Bar chart showing a steady rise in global assets under management for private credit from 2016 to a projected 2025, increasing from under $1000 billion to nearly $3000 billion. Roosevelt Institute logo at bottom left.

Investors in private credit are mostly institutions, such as pension funds, foundations, and endowments. In 2018, Harvard announced it was investing $300 million in private credit. The largest public pension fund, the California Public Employees’ Retirement System, as well as the Indiana Public Retirement System, the Ohio School Employees Retirement System, and the University of California each invested at least $100 million in private credit in 2022.

Investment in private credit by individual people has also been growing in recent years. Since there is limited disclosure about private credit, it is difficult to figure out the exact size of the market, but some have estimated that total private credit in the US has tripled since 2015 to at least $1.3 trillion. Moreover, while today individual investors in private credit must specifically seek out such investments, the Trump administration has recently been trying to lower the standards for what is offered in people’s tax-advantaged retirement accounts, such as 401(k)s, to permit “alternative investments” like private equity, private credit, and crypto. This change could prompt people with less information about private credit to invest their precious retirement dollars in it.

Some of the biggest private credit firms are companies also known for their private equity activity, such as Apollo, Blackstone, Ares, KKR, and Carlyle. (When these firms raise money and use it to buy portions of other companies, they are engaging in “private equity.” When they make loans and earn returns via interest payments and fees, they are doing “private credit.”) There are also some large firms that specialize more specifically in private credit. One of the largest and most well-known of these companies is Blue Owl.

What’s at Stake

If private credit firms were to fail, both investors in private credit and the companies borrowing money from them, including their workers and customers, could be at risk.

As Graham says in his interview with Elizabeth: “How concerned should we be? The short answer is, we really don’t know. The agencies that are responsible for tracking these risks, like the Securities and Exchange Commission or Treasury Department, have by and large been asleep at the switch for a lot of the growth of these markets.”

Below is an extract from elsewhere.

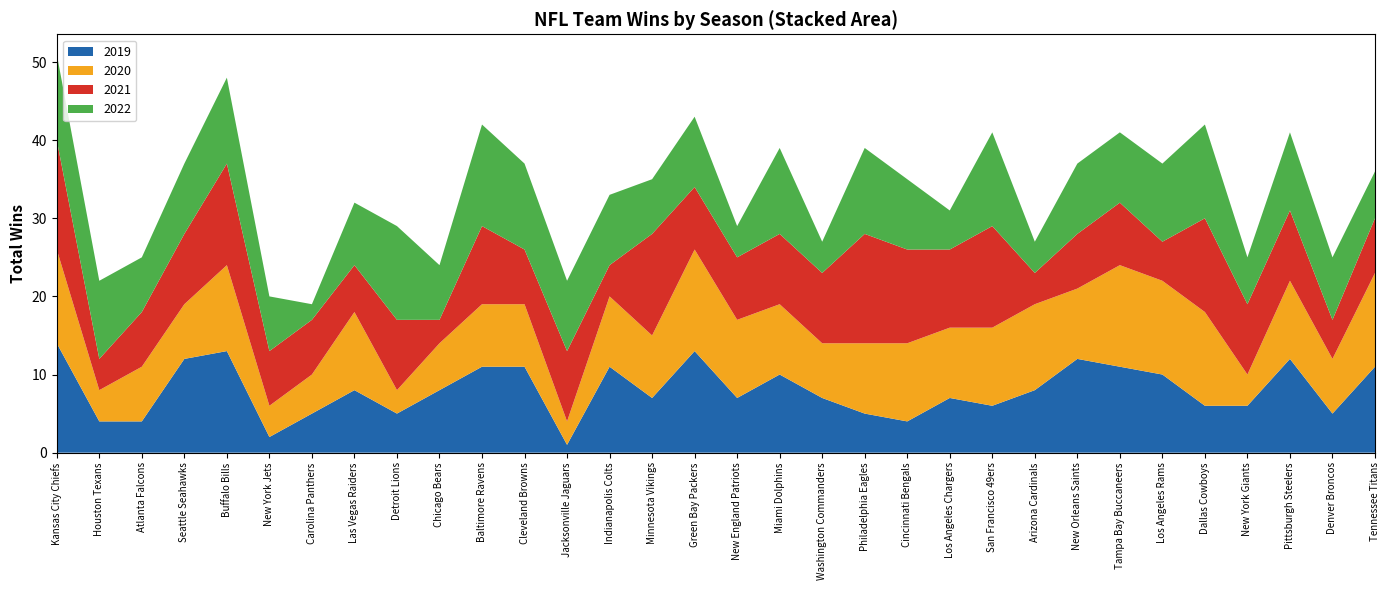

Reading right to left, list all the values displayed in this chart.

2019: Tennessee Titans=11	Denver Broncos=5	Pittsburgh Steelers=12	New York Giants=6	Dallas Cowboys=6	Los Angeles Rams=10	Tampa Bay Buccaneers=11	New Orleans Saints=12	Arizona Cardinals=8	San Francisco 49ers=6	Los Angeles Chargers=7	Cincinnati Bengals=4	Philadelphia Eagles=5	Washington Commanders=7	Miami Dolphins=10	New England Patriots=7	Green Bay Packers=13	Minnesota Vikings=7	Indianapolis Colts=11	Jacksonville Jaguars=1	Cleveland Browns=11	Baltimore Ravens=11	Chicago Bears=8	Detroit Lions=5	Las Vegas Raiders=8	Carolina Panthers=5	New York Jets=2	Buffalo Bills=13	Seattle Seahawks=12	Atlanta Falcons=4	Houston Texans=4	Kansas City Chiefs=14
2020: Tennessee Titans=12	Denver Broncos=7	Pittsburgh Steelers=10	New York Giants=4	Dallas Cowboys=12	Los Angeles Rams=12	Tampa Bay Buccaneers=13	New Orleans Saints=9	Arizona Cardinals=11	San Francisco 49ers=10	Los Angeles Chargers=9	Cincinnati Bengals=10	Philadelphia Eagles=9	Washington Commanders=7	Miami Dolphins=9	New England Patriots=10	Green Bay Packers=13	Minnesota Vikings=8	Indianapolis Colts=9	Jacksonville Jaguars=3	Cleveland Browns=8	Baltimore Ravens=8	Chicago Bears=6	Detroit Lions=3	Las Vegas Raiders=10	Carolina Panthers=5	New York Jets=4	Buffalo Bills=11	Seattle Seahawks=7	Atlanta Falcons=7	Houston Texans=4	Kansas City Chiefs=12
2021: Tennessee Titans=7	Denver Broncos=5	Pittsburgh Steelers=9	New York Giants=9	Dallas Cowboys=12	Los Angeles Rams=5	Tampa Bay Buccaneers=8	New Orleans Saints=7	Arizona Cardinals=4	San Francisco 49ers=13	Los Angeles Chargers=10	Cincinnati Bengals=12	Philadelphia Eagles=14	Washington Commanders=9	Miami Dolphins=9	New England Patriots=8	Green Bay Packers=8	Minnesota Vikings=13	Indianapolis Colts=4	Jacksonville Jaguars=9	Cleveland Browns=7	Baltimore Ravens=10	Chicago Bears=3	Detroit Lions=9	Las Vegas Raiders=6	Carolina Panthers=7	New York Jets=7	Buffalo Bills=13	Seattle Seahawks=9	Atlanta Falcons=7	Houston Texans=4	Kansas City Chiefs=14
2022: Tennessee Titans=6	Denver Broncos=8	Pittsburgh Steelers=10	New York Giants=6	Dallas Cowboys=12	Los Angeles Rams=10	Tampa Bay Buccaneers=9	New Orleans Saints=9	Arizona Cardinals=4	San Francisco 49ers=12	Los Angeles Chargers=5	Cincinnati Bengals=9	Philadelphia Eagles=11	Washington Commanders=4	Miami Dolphins=11	New England Patriots=4	Green Bay Packers=9	Minnesota Vikings=7	Indianapolis Colts=9	Jacksonville Jaguars=9	Cleveland Browns=11	Baltimore Ravens=13	Chicago Bears=7	Detroit Lions=12	Las Vegas Raiders=8	Carolina Panthers=2	New York Jets=7	Buffalo Bills=11	Seattle Seahawks=9	Atlanta Falcons=7	Houston Texans=10	Kansas City Chiefs=11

As private credit and other forms of shadow banking continue to grow, policymakers will need to consider the risks to individual people as well as to the larger stability of the financial system. Proponents of shadow banking may argue that some financial activity can be conducted with less government oversight without creating problems for anyone else, perhaps because the people involved are particularly sophisticated. But the track record of shadow banking, including possibly now in private credit, casts doubt on that idea. To ensure that real risks do not grow unnoticed until there is a crisis, it may be appropriate to apply more disclosure and other rules to shadow banking (and enforce existing rules). Moreover, to the degree that interdependencies between public markets and private markets—such as banks lending to private credit firms—present risks to the whole system, regulators may need to reconsider the rules for those connections.

Given the trouble that may be brewing in private markets, now is certainly not the time to allow risky investments like private credit into retirement plans. And if the private credit market does ultimately need emergency relief, policymakers should provide it first to workers at companies that are at risk and everyday people who are invested in private credit, including retirees in pension plans, before even thinking about bailing out the private credit firms themselves.